The hospital informed the workforce yesterday that 158 full-time jobs will be slashed, which has left many worried about the level of care that can now be expected from the Health Centre. The hospital has taken another viewpoint though and president Paul Heinrich said the cuts will actually mean the facility will run with greater efficiency.
“It’s going to mean improved patient care in many respects. What we’re doing is similar to other organizations in the province, and they’re able to get good outcomes with less expenditure than us, and that’s the bar that we’re going to achieve as well,” he said.
However, despite that ambitious prediction from Heinrich, the North Bay Regional Health Centre has come under fire for the substantial job cuts.

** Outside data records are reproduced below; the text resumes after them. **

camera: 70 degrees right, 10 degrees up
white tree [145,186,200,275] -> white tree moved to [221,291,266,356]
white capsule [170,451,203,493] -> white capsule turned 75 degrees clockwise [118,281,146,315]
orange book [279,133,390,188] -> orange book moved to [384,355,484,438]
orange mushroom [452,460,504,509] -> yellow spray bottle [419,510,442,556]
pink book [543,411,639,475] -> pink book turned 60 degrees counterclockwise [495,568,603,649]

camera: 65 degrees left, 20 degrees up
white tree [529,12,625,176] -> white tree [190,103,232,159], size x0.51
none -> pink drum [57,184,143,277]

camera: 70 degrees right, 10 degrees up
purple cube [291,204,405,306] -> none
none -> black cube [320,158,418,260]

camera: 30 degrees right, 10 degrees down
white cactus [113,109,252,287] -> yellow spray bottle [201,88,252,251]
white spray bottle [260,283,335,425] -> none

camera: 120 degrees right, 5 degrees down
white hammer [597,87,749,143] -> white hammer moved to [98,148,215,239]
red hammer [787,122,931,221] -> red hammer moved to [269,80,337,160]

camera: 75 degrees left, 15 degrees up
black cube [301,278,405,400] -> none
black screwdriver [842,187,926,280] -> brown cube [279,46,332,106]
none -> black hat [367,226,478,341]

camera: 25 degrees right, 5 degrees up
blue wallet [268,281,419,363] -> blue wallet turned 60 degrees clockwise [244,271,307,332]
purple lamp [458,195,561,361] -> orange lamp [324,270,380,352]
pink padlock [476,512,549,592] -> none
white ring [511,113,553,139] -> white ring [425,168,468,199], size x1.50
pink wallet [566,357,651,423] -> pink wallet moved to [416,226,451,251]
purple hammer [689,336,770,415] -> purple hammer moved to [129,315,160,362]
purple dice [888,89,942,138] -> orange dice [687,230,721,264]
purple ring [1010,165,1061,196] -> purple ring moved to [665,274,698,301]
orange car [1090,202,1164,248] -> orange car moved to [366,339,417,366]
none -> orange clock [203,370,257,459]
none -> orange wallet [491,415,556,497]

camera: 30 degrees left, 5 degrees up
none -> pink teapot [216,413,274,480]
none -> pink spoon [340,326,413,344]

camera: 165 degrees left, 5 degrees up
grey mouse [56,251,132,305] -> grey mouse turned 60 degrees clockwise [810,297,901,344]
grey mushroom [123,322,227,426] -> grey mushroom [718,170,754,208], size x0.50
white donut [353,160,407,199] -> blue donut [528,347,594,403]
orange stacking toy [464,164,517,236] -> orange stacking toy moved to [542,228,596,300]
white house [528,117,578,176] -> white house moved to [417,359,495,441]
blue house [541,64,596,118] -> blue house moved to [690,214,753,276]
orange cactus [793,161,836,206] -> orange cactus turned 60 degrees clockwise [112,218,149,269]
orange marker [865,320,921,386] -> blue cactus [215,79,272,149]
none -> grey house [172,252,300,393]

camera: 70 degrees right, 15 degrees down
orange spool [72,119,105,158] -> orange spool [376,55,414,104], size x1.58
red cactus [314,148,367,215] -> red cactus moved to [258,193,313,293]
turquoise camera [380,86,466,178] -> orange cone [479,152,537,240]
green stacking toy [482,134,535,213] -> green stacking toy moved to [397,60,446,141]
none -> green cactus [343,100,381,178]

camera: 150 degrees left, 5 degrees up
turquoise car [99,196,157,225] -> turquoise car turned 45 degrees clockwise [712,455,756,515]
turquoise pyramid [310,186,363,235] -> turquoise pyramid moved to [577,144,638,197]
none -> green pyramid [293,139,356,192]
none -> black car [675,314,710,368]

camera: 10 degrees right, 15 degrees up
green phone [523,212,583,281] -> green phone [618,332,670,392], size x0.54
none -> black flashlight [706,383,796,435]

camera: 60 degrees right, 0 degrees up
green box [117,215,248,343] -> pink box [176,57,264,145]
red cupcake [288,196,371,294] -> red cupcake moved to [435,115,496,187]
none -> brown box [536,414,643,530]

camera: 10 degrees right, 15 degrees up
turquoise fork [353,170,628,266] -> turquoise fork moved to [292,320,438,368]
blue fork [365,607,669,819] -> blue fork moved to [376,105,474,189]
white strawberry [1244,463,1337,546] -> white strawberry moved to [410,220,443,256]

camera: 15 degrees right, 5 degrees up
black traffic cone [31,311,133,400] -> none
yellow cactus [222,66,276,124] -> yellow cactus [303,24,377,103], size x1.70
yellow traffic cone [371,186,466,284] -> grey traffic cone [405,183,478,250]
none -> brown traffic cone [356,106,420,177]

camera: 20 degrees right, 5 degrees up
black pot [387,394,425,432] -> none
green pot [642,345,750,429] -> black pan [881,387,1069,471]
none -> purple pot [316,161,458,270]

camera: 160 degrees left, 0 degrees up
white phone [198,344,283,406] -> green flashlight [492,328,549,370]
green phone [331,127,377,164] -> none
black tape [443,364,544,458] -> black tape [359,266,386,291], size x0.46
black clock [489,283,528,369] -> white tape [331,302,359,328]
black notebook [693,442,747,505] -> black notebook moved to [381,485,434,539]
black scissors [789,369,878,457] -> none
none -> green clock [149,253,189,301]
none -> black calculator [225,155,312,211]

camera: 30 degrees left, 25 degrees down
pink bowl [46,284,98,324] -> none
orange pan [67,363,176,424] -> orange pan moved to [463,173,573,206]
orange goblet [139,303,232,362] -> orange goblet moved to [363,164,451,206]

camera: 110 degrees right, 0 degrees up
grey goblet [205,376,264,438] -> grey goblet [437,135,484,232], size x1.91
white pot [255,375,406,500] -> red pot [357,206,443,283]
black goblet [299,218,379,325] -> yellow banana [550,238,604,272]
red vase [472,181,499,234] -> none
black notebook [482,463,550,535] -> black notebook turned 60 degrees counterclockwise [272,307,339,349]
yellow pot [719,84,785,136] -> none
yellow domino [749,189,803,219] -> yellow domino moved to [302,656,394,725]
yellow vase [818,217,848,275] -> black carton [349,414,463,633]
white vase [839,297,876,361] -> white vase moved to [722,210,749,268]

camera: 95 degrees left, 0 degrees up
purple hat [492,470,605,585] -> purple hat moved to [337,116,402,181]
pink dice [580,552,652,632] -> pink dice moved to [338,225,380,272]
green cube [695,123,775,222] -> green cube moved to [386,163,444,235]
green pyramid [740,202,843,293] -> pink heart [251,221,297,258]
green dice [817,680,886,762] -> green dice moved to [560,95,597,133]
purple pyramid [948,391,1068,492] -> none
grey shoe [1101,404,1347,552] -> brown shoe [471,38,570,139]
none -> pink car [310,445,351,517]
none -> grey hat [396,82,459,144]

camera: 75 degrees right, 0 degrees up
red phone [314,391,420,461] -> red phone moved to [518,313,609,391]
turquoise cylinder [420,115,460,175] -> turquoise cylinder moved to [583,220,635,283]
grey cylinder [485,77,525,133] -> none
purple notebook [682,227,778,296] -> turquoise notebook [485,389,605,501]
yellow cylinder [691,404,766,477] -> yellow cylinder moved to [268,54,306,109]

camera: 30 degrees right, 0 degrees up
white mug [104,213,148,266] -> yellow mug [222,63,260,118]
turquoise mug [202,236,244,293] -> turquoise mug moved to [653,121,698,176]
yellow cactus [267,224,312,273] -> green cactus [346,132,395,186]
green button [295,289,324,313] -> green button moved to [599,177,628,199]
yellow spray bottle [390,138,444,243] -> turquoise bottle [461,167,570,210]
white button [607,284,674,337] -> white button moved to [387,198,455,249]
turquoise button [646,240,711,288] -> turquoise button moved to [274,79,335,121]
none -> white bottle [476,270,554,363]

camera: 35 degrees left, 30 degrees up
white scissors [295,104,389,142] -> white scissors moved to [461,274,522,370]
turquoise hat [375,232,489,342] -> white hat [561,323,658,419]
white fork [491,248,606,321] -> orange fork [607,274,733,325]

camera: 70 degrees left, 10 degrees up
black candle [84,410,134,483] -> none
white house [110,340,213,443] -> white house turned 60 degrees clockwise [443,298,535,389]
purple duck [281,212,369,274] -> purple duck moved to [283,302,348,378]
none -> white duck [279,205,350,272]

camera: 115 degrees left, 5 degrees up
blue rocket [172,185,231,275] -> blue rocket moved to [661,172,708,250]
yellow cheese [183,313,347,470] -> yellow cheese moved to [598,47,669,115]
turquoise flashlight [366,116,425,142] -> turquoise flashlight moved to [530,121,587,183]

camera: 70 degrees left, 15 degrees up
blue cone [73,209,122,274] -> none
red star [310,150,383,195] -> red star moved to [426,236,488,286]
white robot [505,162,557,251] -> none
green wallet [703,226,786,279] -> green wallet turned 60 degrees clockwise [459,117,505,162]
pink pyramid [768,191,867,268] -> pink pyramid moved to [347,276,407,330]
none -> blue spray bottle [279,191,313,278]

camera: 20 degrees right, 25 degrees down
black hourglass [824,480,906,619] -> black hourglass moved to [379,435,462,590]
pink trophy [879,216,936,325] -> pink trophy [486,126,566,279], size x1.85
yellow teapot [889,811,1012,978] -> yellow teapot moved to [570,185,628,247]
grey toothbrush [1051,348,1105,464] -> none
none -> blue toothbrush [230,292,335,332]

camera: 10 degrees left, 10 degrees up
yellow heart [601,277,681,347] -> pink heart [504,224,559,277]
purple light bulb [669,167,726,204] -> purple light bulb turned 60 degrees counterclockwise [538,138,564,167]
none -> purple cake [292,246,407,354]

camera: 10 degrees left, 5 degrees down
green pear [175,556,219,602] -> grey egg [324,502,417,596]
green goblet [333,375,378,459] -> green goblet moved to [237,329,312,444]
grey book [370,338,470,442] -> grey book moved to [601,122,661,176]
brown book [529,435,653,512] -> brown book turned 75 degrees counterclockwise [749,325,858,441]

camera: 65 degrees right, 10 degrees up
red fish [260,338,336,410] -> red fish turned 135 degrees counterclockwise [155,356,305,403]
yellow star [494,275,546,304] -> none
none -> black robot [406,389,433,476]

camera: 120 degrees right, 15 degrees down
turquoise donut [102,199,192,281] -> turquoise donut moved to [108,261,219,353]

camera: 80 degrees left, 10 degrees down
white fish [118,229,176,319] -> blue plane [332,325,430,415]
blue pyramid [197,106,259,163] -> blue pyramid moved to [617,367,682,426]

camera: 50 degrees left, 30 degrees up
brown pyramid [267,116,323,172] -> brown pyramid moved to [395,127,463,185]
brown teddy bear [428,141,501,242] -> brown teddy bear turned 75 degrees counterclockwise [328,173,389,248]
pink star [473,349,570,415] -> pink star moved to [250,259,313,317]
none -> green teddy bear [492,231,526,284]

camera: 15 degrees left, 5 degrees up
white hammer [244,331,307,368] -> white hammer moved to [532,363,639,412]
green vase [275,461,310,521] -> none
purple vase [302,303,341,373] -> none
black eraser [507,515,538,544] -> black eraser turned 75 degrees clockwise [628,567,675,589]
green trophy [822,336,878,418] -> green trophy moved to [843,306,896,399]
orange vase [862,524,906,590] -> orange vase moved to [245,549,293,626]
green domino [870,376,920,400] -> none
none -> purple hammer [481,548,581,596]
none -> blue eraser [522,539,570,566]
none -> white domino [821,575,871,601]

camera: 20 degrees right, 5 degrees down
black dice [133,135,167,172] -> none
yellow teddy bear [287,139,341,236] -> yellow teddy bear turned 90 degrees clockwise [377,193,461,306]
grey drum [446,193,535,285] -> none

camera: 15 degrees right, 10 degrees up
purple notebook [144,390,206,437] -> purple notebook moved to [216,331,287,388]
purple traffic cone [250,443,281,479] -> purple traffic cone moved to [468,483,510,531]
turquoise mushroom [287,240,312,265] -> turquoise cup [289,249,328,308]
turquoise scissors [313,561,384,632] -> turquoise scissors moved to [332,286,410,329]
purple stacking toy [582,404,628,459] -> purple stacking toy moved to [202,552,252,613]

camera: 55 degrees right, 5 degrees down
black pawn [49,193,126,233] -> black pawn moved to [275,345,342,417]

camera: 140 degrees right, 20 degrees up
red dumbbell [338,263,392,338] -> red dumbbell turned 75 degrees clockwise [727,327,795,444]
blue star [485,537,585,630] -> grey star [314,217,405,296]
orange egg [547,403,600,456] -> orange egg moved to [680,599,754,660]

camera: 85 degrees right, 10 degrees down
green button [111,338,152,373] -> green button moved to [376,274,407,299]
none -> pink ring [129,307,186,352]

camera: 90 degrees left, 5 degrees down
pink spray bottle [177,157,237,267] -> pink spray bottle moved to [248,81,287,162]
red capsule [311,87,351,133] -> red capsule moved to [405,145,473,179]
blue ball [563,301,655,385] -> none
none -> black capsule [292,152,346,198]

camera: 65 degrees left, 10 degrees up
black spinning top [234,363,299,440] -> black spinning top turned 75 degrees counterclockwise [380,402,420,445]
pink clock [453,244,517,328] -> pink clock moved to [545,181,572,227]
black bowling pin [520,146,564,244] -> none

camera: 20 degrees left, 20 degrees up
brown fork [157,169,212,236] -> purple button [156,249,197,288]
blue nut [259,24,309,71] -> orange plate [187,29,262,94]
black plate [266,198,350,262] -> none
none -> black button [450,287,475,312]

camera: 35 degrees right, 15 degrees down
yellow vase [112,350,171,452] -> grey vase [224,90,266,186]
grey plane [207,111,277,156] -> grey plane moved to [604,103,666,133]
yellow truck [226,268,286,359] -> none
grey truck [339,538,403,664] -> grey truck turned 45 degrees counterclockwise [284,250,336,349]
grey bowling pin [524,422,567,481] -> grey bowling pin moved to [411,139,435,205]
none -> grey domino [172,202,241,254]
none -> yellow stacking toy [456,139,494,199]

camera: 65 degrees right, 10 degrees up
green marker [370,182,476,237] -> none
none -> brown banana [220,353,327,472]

Nipissing MPP Vic Fedeli was critical of the North Bay health system but laid the blame at the doorstep of the liberal Ontarian government.
“That’s in addition to the 197 front-line health care workers that were fired in the last couple of years,” he said in an interview on Morning North.
“Also, we’ve got 60 hospital beds that have been now closed in the city of North Bay [in the last few years], so it’s not very nice to be back [at Queen’s Park] and not get any answers.”
There has also been an accusation that the remaining staff will now be overworked while also performing with the potential threat of their own future job security in question. Michael Hurley, the President of the Ontario Council of Hospital Unions/Canadian Union of Public Employees, says that ultimately it will be patients who will bear the brunt of staff cuts.
“No community in Ontario is suffering hospital cuts to the extent that the North Bay community is suffering them,” said Hurley. “The Liberals saddled North Bay with an enormously expensive P3 hospital after promising to scrap the deal and they are cutting the hospital’s budget by almost six per cent a year. The province must step in immediately with funding to stop the bleeding out of vital patient services.”
The hospital has been forced into the position as it received $14 million less than it needed to maintain operations at full capacity through 2015. As the department attempts to recover that deficit it has also had to close 30 beds alongside the outgoing staff members.